MATERIALS PROVIDED:
== == ==
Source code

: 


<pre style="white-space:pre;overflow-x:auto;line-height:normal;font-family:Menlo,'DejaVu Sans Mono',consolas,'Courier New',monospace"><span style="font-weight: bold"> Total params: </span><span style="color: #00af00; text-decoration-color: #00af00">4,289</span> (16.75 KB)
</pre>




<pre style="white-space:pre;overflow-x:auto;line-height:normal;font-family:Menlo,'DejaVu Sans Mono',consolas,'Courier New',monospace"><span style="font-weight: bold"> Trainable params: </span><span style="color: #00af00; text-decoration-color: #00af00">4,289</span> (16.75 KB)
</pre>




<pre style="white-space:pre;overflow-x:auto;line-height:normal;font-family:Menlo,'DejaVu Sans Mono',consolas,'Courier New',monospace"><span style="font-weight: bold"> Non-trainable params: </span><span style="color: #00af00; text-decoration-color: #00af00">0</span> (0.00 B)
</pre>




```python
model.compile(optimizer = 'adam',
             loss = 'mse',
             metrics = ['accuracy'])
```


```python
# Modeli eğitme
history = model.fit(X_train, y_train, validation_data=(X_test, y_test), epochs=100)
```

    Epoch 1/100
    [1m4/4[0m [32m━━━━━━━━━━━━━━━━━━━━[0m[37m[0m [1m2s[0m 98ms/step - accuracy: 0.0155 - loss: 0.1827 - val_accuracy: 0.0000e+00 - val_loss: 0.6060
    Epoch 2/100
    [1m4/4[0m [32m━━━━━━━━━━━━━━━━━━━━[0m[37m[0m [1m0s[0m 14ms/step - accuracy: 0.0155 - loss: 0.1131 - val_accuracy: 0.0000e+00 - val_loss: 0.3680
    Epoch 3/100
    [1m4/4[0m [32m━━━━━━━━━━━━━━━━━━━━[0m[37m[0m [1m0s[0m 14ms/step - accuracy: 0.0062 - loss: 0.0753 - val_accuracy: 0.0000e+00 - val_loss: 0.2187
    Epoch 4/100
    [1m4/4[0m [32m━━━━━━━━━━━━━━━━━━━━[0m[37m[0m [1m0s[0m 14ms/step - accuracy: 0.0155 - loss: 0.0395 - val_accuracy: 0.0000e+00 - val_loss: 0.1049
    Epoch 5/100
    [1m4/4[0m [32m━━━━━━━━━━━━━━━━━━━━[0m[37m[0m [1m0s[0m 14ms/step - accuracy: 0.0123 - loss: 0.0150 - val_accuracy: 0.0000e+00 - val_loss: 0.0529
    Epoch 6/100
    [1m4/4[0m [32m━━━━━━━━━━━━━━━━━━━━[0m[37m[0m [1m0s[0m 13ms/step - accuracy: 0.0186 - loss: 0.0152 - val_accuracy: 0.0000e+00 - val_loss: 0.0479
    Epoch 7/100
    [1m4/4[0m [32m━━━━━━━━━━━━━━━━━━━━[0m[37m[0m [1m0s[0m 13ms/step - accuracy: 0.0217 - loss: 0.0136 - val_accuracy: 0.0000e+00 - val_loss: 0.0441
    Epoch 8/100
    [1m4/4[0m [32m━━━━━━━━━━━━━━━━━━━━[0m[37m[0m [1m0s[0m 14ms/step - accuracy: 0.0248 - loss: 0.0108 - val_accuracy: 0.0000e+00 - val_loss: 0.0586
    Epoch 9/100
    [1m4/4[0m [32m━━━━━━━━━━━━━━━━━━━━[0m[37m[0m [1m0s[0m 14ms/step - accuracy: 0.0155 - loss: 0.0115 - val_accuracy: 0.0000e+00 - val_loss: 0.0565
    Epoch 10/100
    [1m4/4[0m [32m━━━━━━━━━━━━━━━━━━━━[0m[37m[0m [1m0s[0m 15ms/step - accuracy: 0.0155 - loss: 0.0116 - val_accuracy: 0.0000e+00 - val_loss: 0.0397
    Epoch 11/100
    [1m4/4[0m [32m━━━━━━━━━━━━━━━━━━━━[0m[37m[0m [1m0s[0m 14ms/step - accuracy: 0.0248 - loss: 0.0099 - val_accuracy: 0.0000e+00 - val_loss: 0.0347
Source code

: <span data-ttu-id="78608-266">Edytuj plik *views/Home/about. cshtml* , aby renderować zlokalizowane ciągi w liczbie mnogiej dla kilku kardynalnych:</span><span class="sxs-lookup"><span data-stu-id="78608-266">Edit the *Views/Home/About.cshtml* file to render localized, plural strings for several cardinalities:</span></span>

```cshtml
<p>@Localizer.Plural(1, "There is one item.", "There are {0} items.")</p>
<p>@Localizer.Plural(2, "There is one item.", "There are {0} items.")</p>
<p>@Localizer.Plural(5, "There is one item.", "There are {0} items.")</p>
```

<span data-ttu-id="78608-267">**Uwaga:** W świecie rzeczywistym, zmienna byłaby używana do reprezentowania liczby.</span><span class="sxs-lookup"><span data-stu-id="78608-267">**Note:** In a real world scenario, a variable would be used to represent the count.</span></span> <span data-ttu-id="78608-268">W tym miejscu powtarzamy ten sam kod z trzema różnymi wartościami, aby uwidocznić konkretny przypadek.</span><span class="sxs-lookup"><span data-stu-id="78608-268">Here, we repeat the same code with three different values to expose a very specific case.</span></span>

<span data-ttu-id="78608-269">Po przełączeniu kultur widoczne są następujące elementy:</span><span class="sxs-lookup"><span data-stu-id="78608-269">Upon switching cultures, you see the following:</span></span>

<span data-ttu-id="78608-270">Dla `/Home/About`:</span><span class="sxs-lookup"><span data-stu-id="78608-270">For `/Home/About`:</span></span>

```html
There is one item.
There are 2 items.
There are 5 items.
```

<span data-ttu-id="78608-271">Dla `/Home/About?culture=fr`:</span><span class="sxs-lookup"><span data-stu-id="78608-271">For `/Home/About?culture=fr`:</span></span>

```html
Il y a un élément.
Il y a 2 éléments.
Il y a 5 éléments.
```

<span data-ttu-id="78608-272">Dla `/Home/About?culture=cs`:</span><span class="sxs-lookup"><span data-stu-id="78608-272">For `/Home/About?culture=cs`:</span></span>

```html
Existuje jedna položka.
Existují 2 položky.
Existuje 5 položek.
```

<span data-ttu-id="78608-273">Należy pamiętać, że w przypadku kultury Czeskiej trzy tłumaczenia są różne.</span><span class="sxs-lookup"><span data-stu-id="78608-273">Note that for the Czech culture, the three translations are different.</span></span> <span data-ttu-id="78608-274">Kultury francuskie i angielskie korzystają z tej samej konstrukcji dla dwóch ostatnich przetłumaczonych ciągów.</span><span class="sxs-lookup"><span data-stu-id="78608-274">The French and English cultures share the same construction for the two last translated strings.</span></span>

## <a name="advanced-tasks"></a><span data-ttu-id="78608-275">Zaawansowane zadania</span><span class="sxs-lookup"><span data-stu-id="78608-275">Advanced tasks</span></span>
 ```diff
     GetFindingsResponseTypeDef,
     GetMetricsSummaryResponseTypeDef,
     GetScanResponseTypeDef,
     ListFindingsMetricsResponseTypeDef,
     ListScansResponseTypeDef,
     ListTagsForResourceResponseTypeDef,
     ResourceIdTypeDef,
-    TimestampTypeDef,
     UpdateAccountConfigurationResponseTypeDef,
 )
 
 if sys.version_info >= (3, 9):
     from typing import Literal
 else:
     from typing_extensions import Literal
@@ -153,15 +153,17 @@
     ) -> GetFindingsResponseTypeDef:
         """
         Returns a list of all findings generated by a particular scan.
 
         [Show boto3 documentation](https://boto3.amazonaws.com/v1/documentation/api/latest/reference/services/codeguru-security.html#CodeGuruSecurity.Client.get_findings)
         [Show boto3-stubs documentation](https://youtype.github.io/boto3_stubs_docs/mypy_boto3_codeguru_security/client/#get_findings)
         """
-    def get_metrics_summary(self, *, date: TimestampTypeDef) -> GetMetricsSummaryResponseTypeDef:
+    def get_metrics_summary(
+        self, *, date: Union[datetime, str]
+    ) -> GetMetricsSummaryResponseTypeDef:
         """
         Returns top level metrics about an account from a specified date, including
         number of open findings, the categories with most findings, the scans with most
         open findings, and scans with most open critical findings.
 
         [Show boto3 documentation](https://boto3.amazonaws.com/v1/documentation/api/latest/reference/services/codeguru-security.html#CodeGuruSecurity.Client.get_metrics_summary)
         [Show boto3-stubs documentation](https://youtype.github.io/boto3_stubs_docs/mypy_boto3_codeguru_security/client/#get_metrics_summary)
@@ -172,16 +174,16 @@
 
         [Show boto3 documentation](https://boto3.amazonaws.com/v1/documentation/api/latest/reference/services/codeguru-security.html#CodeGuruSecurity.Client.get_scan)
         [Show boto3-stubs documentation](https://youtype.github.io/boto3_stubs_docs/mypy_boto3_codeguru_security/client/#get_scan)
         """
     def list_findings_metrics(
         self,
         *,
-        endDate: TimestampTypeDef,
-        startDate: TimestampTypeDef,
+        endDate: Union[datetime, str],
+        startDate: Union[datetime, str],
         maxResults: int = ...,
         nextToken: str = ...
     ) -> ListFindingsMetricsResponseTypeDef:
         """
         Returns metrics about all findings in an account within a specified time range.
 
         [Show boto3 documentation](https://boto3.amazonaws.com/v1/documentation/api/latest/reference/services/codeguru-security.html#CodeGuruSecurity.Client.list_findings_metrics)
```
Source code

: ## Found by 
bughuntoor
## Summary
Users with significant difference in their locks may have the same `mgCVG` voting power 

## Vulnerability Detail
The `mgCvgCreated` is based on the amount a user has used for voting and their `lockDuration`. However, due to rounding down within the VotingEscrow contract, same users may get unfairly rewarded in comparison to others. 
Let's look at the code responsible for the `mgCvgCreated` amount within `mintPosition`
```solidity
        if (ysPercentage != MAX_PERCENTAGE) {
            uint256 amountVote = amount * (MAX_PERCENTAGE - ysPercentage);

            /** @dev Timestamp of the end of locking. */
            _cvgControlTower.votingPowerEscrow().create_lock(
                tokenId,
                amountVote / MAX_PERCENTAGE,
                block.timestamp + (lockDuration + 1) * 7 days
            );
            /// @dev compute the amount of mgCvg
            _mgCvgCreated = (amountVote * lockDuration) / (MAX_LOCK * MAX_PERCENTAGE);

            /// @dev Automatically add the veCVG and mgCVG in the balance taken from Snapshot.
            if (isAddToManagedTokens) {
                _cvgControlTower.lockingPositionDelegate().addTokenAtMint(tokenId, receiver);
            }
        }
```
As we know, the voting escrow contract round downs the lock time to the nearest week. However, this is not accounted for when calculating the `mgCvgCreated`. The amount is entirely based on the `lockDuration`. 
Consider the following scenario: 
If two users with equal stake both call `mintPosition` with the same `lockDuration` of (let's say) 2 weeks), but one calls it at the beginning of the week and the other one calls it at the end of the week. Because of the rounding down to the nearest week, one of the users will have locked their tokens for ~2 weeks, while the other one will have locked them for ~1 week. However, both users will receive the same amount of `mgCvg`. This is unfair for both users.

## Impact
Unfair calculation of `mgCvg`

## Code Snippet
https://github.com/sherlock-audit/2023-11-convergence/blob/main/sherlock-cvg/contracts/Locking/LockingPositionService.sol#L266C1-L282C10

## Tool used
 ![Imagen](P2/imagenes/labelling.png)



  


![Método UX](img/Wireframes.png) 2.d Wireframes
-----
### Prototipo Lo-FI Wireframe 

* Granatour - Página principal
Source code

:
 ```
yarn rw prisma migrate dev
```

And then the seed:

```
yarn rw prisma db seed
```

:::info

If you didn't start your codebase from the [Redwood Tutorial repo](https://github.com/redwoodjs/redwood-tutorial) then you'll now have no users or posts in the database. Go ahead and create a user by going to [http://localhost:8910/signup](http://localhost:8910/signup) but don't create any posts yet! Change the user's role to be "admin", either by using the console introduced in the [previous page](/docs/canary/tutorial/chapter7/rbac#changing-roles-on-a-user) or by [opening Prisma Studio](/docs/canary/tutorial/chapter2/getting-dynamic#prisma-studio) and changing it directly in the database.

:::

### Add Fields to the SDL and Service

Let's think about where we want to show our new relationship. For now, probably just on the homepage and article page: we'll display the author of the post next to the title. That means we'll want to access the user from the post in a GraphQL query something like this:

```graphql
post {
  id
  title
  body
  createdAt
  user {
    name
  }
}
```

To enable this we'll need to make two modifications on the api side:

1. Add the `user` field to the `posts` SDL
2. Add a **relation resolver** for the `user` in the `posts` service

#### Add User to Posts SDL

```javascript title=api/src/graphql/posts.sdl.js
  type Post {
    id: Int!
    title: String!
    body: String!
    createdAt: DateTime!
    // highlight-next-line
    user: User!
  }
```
== == ==
From the data above, work out how many lines hold "nearest". Answer with the number alone.

2